HMIC: Hierarchical Medical Image Classification, A Deep Learning Approach
Kamran Kowsari, Rasoul Sali, Lubaina Ehsan, William Adorno, Asad Ali,, Sean Moore, Beatrice Amadi, Paul Kelly, Sana Syed, Donald Brown

TL;DR
This paper introduces HMIC, a hierarchical deep learning approach for medical image classification that improves diagnostic accuracy by considering the clinical image hierarchy, demonstrated on small bowel biopsy images.
Contribution
The paper presents a novel hierarchical classification framework using deep learning models, differing from traditional flat multi-class methods in medical imaging.
Findings
Hierarchical approach improves classification accuracy.
Effective differentiation of disease severity levels.
Demonstrated on small bowel biopsy images.
Abstract
Image classification is central to the big data revolution in medicine. Improved information processing methods for diagnosis and classification of digital medical images have shown to be successful via deep learning approaches.
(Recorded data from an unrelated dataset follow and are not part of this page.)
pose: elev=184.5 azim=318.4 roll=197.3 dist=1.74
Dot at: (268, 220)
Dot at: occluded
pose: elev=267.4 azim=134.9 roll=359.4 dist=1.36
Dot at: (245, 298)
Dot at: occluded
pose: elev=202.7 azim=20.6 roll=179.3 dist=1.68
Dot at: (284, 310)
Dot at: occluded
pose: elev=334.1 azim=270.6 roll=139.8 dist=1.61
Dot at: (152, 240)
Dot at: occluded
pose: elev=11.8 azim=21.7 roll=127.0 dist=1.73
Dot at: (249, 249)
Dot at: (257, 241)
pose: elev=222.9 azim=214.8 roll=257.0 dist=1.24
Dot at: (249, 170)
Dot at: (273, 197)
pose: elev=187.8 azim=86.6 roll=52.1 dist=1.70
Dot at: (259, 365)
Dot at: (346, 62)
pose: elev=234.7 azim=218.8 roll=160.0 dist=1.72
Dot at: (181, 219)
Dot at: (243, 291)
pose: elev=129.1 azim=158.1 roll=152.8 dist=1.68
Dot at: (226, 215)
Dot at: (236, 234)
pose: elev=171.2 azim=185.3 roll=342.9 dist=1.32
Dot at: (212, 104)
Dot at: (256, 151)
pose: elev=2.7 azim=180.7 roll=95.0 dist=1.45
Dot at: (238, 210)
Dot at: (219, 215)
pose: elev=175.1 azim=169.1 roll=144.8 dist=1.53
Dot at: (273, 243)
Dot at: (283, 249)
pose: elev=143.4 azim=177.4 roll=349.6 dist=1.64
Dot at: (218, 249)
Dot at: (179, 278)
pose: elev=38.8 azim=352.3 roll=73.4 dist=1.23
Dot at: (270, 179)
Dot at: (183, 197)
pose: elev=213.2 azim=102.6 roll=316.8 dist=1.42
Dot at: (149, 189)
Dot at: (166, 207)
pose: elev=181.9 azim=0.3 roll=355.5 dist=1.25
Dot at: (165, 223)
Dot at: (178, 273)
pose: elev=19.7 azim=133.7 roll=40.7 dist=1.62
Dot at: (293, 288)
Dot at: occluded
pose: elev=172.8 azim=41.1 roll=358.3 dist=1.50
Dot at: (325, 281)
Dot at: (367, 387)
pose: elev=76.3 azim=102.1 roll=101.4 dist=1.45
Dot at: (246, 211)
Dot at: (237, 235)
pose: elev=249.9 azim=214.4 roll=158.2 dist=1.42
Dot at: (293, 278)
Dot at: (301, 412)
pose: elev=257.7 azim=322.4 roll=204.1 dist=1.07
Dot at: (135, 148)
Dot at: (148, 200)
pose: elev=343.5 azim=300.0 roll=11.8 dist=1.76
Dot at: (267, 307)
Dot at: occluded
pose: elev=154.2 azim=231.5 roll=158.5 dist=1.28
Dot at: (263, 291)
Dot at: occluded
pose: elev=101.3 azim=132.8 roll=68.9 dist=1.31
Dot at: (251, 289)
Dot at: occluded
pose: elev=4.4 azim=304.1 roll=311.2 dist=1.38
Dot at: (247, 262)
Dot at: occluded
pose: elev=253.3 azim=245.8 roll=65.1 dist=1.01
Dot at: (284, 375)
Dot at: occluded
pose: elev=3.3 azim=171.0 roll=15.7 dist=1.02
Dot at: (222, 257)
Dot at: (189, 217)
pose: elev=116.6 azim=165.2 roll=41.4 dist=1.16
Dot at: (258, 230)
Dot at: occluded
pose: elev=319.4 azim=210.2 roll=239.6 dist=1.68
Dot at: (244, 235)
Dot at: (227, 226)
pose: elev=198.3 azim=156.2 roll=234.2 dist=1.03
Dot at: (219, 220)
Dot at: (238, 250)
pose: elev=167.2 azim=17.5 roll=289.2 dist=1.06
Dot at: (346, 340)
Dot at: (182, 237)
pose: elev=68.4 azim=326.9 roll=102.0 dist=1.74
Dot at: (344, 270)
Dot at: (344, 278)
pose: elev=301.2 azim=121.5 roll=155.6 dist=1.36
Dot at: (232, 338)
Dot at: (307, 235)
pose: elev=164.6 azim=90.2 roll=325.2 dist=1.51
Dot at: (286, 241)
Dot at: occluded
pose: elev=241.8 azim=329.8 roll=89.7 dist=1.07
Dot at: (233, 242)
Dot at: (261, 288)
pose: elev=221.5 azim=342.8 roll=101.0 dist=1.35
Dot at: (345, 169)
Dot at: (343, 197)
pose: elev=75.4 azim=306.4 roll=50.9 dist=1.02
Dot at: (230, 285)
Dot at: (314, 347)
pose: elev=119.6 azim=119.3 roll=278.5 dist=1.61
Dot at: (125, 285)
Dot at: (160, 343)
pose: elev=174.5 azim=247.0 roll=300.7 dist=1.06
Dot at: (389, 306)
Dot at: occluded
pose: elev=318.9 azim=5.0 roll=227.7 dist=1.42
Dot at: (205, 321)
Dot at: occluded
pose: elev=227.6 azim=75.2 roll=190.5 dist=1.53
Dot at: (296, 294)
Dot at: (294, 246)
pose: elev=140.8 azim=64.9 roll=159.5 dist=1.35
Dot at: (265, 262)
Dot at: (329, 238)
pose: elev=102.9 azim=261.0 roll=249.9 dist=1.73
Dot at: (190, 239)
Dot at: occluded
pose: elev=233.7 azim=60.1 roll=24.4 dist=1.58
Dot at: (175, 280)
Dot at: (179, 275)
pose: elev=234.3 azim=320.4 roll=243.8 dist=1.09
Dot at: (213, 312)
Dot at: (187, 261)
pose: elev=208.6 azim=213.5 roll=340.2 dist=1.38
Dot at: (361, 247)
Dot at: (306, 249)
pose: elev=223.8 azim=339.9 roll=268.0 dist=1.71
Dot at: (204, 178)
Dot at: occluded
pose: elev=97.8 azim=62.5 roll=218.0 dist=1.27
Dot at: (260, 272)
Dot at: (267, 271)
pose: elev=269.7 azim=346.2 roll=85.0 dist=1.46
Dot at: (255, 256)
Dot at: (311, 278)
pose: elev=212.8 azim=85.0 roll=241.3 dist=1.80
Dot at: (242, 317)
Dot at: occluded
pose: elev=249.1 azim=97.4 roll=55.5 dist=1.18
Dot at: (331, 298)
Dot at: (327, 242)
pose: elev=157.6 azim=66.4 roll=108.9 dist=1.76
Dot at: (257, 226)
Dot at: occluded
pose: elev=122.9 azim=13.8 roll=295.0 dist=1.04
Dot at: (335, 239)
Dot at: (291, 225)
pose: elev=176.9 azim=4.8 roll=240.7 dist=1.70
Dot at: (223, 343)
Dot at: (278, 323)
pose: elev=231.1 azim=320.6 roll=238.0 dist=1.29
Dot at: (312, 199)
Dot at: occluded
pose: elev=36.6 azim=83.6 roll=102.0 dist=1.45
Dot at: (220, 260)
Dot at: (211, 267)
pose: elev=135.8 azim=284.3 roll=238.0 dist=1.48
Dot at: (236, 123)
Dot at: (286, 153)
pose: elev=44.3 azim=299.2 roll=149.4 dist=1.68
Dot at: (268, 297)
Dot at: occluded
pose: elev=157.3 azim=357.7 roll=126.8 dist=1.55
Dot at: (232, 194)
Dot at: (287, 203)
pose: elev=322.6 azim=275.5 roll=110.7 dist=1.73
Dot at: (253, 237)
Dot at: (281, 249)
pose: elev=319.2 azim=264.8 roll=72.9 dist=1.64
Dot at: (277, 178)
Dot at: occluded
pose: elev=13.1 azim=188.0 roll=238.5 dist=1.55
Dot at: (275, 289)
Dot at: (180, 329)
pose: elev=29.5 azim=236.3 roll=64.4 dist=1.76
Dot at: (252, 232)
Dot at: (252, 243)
As this field is explored, there are limitations to the performance of traditional supervised classifiers. This paper outlines an approach that is different from the current medical image classification tasks that view the issue as multi-class classification. We performed a hierarchical classification using our Hierarchical Medical Image classification (HMIC) approach. HMIC uses stacks of deep learning models to give particular comprehension at each level of the clinical picture hierarchy. For testing our performance, we use biopsy of the small bowel images that contain three categories in the parent level (Celiac Disease, Environmental Enteropathy, and…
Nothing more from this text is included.